From Wind Repertory Project
Marcel Peeters

Biography

Cornelius Marcel Peeters (18 September 1926, Antwerp, Belgium – 4 April 2020, Antwerp, Belgium) was a Belgian composer and arranger.

Peeters' first musical activity occurred when he became a clarinet player in the amateur wind band De Werker. In 1945 he became a pupil at The Royal Conservatory of Music in Antwerp, and two years later he graduated with a First Prize in the class of Jos Van Rickstal. In the meantime he had studied privately with Karel De Schrijver. He spent his military service in the welfare section of the army, providing entertainment for the soldiers. He conducted the welfare orchestra in many shows for the Belgian troops in Germany, and it was here that he discovered the big band and light music repertoire. After his national service he played with different big bands and toured through Europe and North Africa.

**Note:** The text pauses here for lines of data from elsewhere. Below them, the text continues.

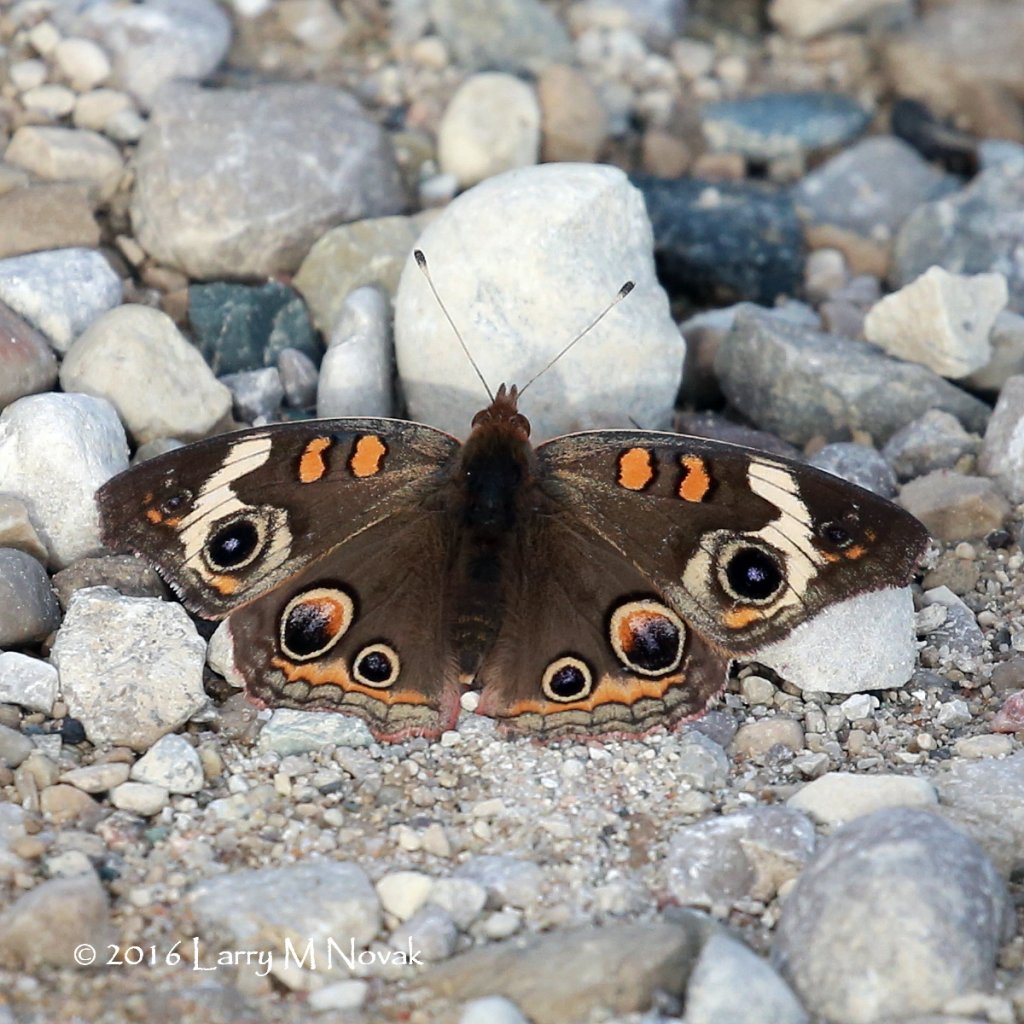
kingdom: Animalia
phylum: Arthropoda
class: Insecta
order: Lepidoptera
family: Nymphalidae
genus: Junonia
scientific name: Junonia coenia
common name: Common Buckeye
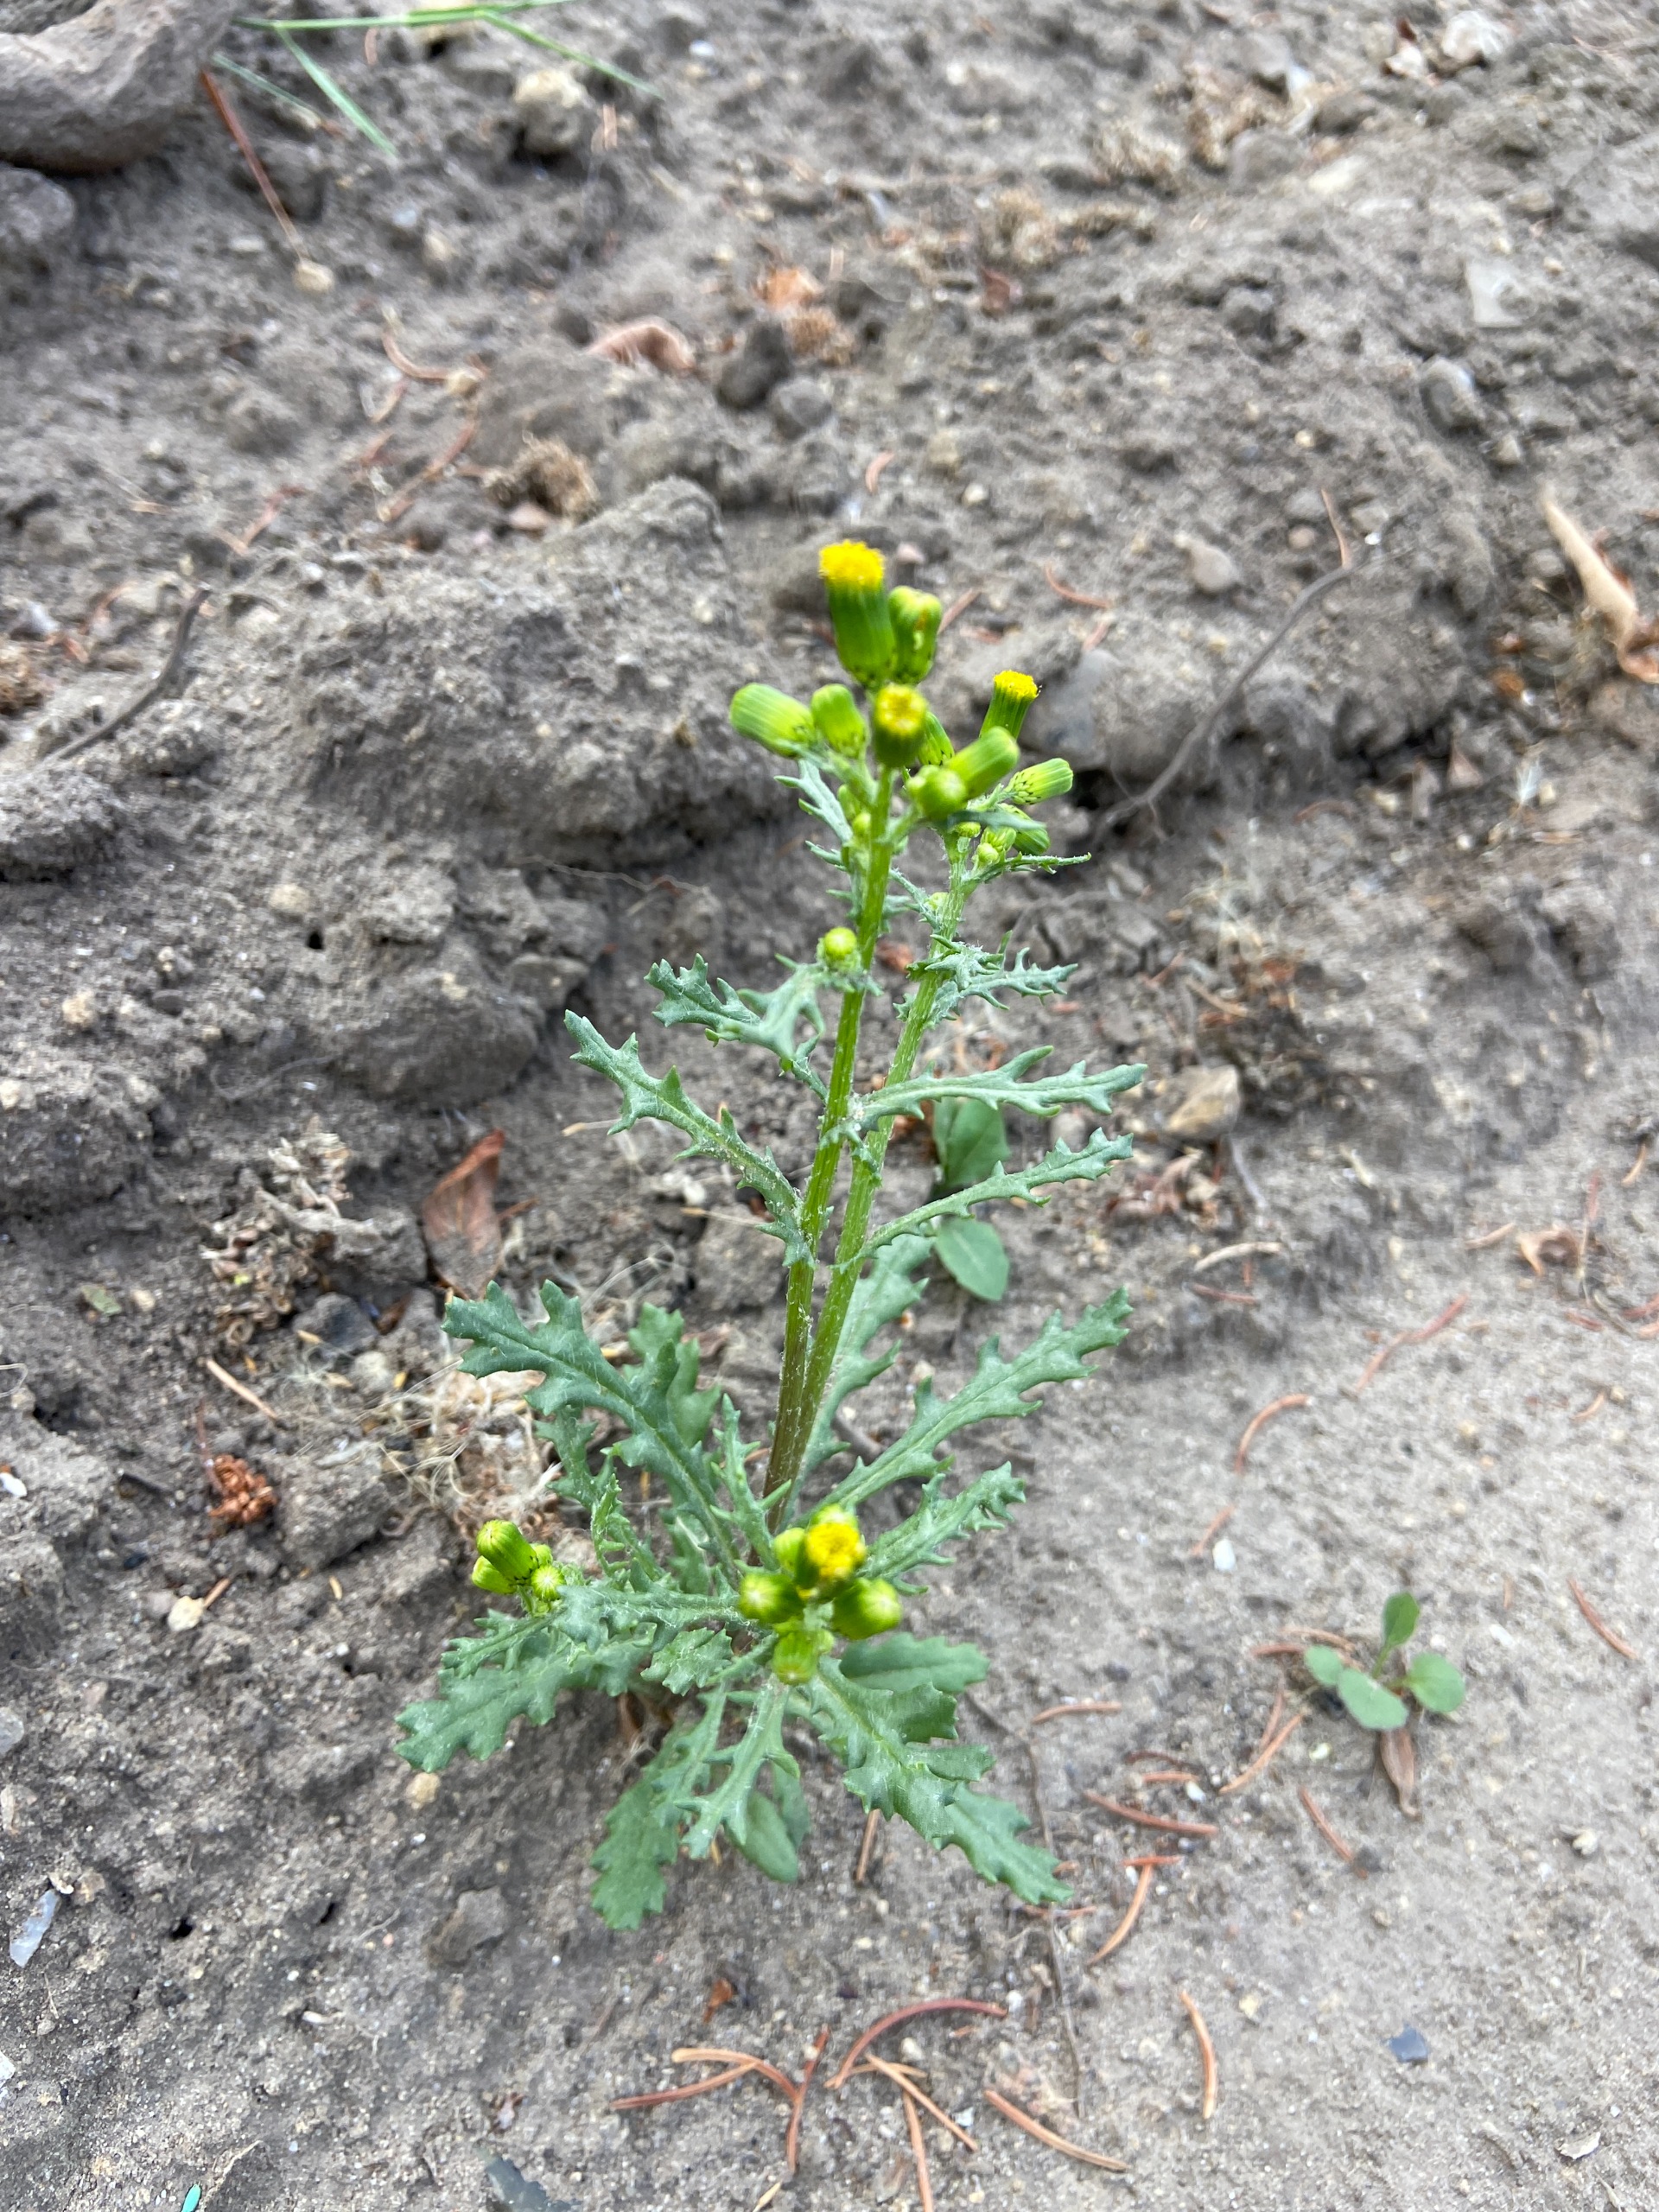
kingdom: Plantae
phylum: Tracheophyta
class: Magnoliopsida
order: Asterales
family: Asteraceae
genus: Senecio
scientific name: Senecio vulgaris
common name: Almindelig brandbæger
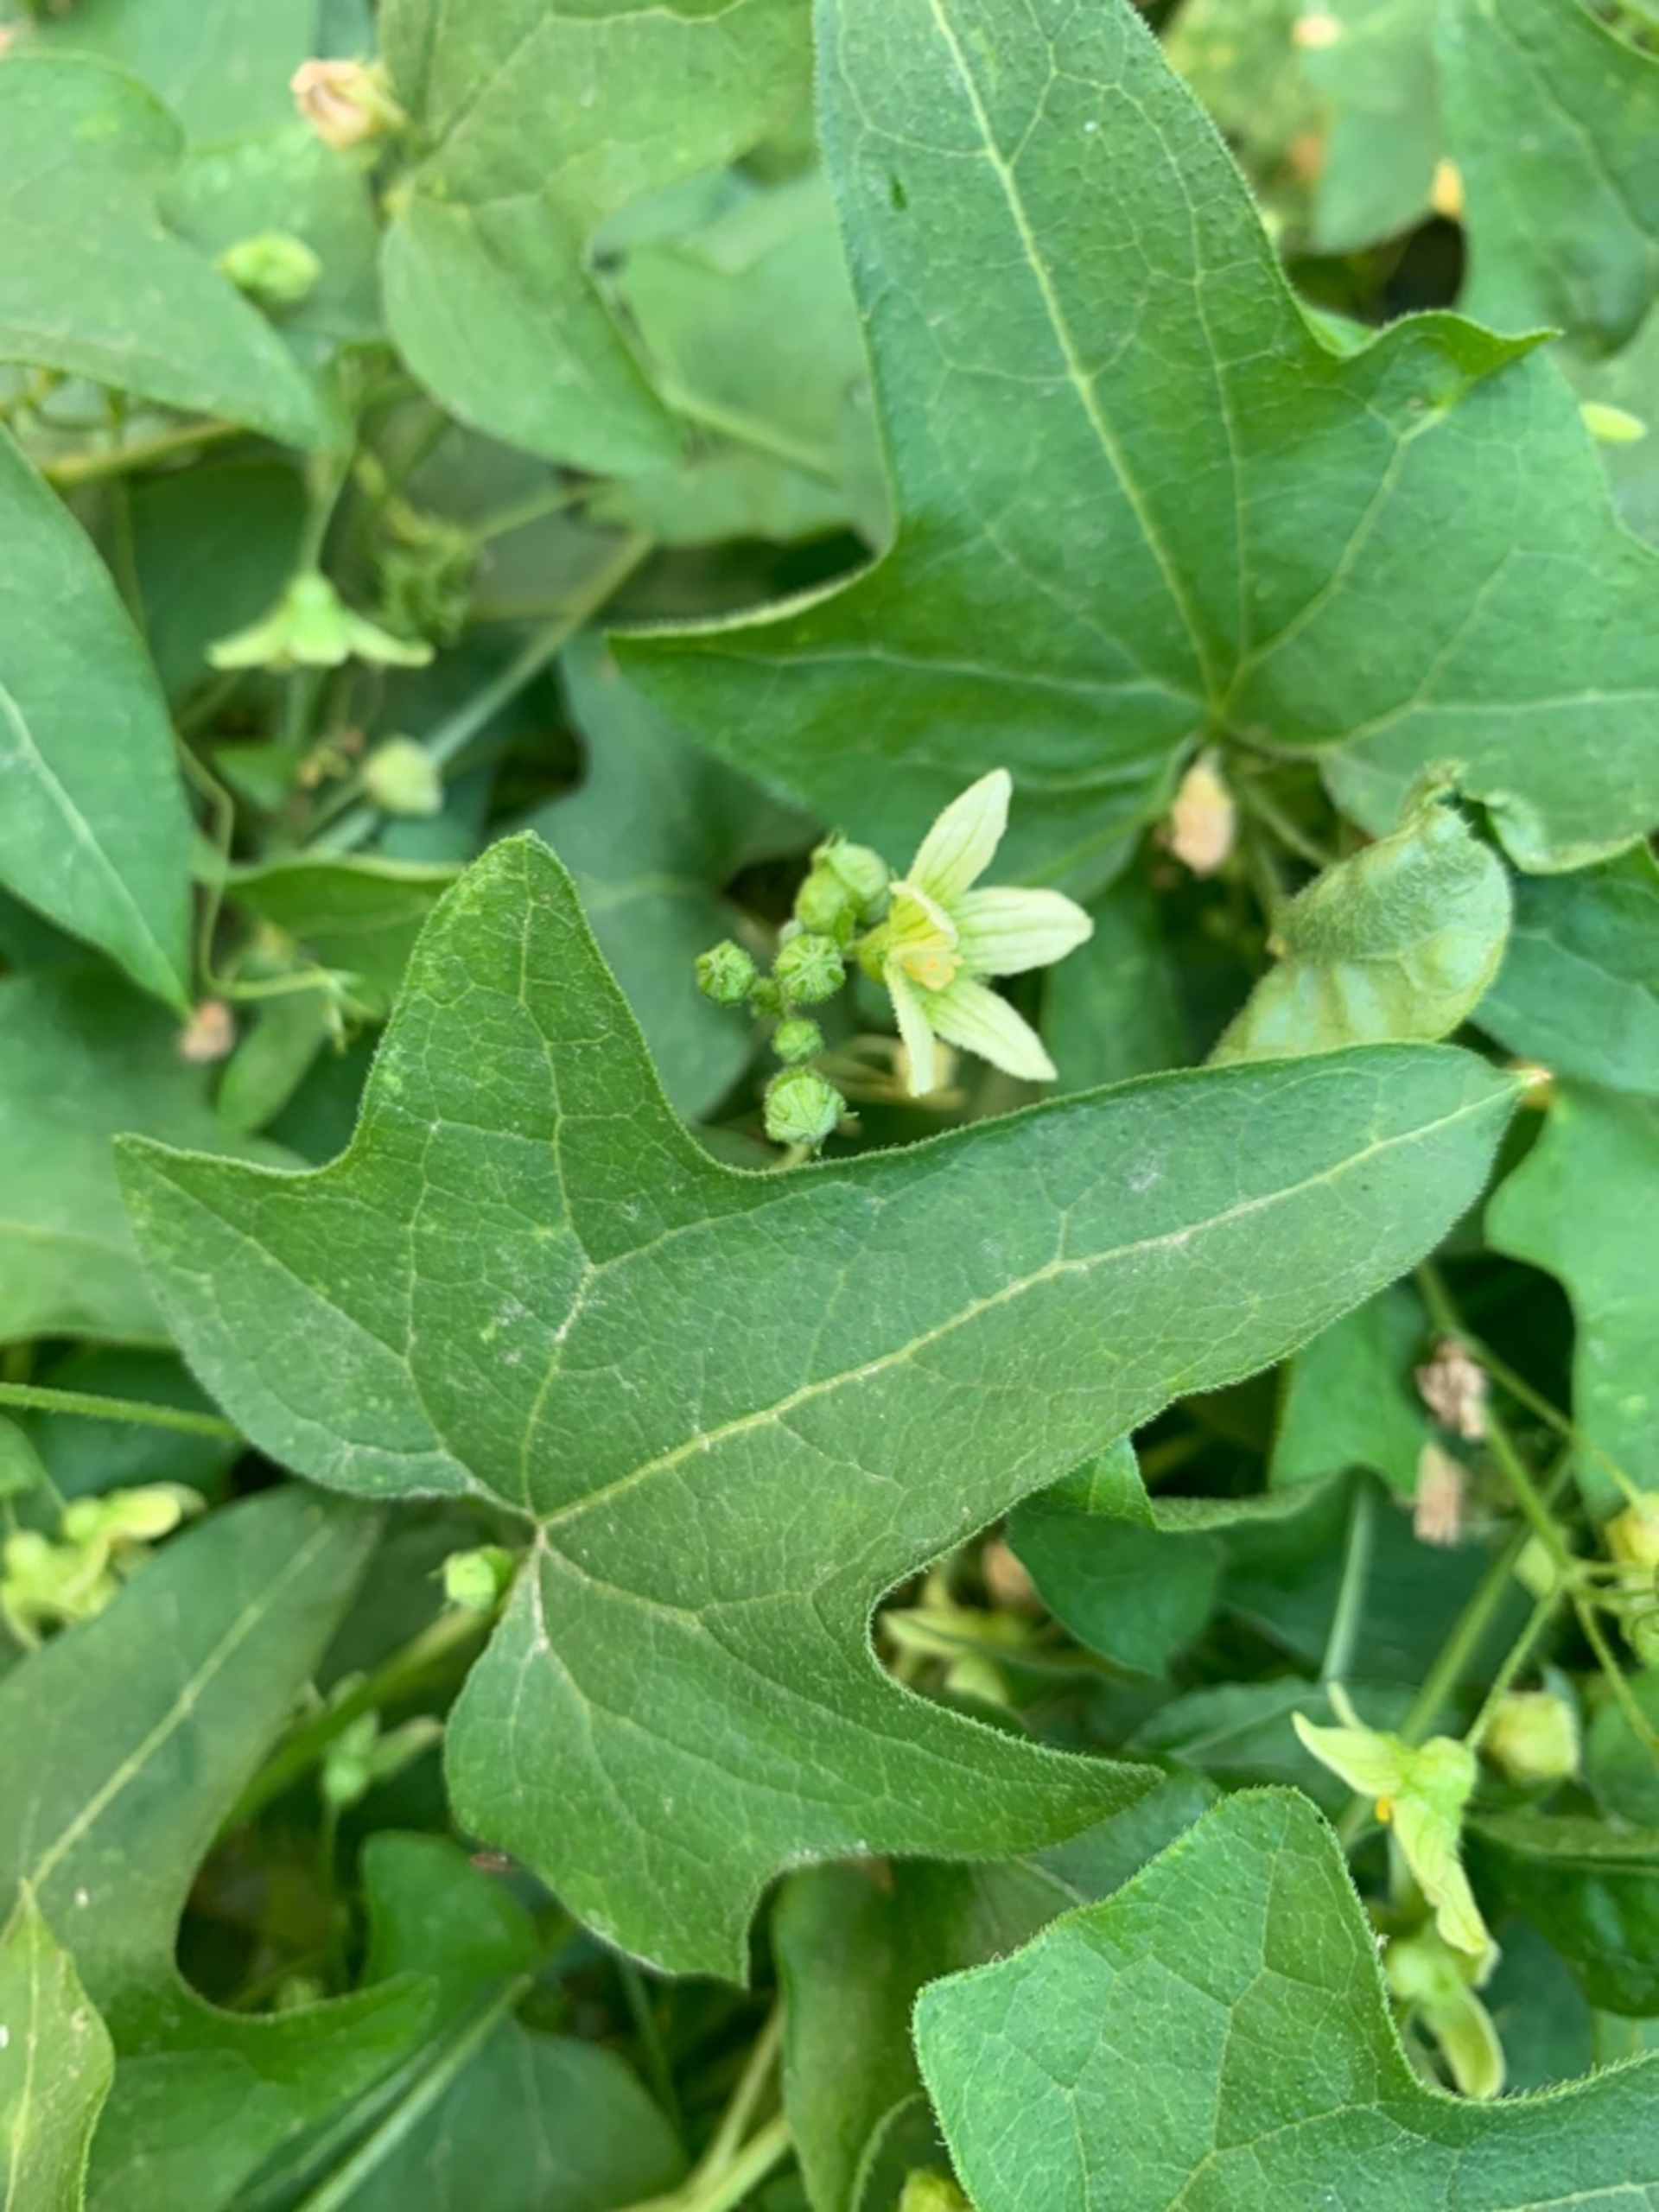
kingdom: Plantae
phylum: Tracheophyta
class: Magnoliopsida
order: Cucurbitales
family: Cucurbitaceae
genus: Bryonia
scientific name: Bryonia dioica
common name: Tvebo galdebær
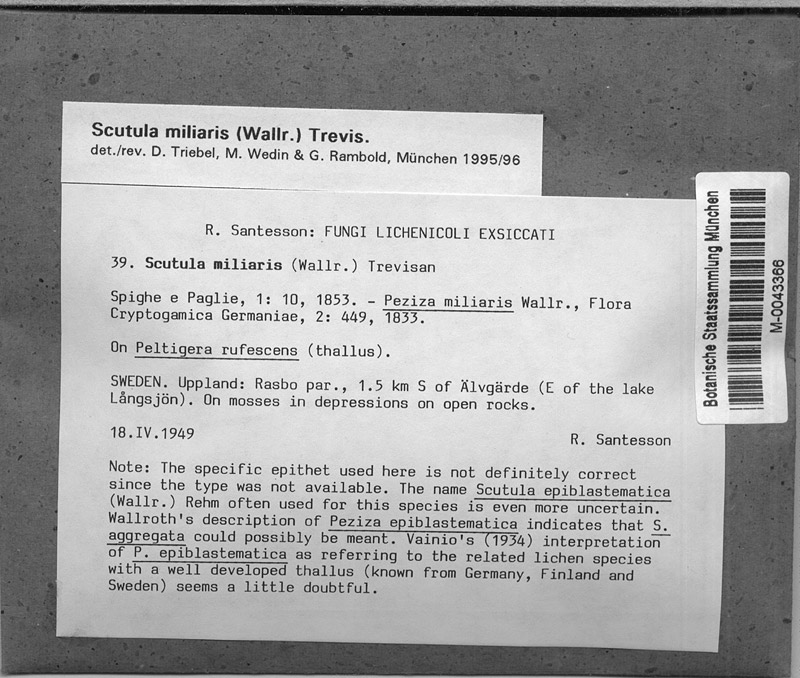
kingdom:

In 1958 Peeters was recruited by the Swiss radio orchestra, Beromunster Unterhaltungs Orchester. This gave him the opportunity to experiment with his own ideas and theories and he thus became an experienced composer and arranger. In 1962 he was asked to join the famous Hazy Osterwald Sextett as arranger. He produced television shows, film and recordings and worked with great stars such as Catherina Valente, Peter Alexander, Sacha Distel and Henry Salvador. After working for one year with the renowned dance orchestra of Max Greger in Münich, Peeters was invited to make arrangements for recordings of the London Symphony Orchestra with singer Placido Domingo. In 1982 he joined Dolf van der Linden and the famous Dutch radio orchestra Metropool Orkestwriting.

His interest in arranging for wind band started when Pierre Kuypers (former conductor of the Dutch Royal Military Band) asked him to arrange music for the Royal Military Band and the Philips Wind Band.

Peeters was also known to have written under the pseudonym "Peter Laine."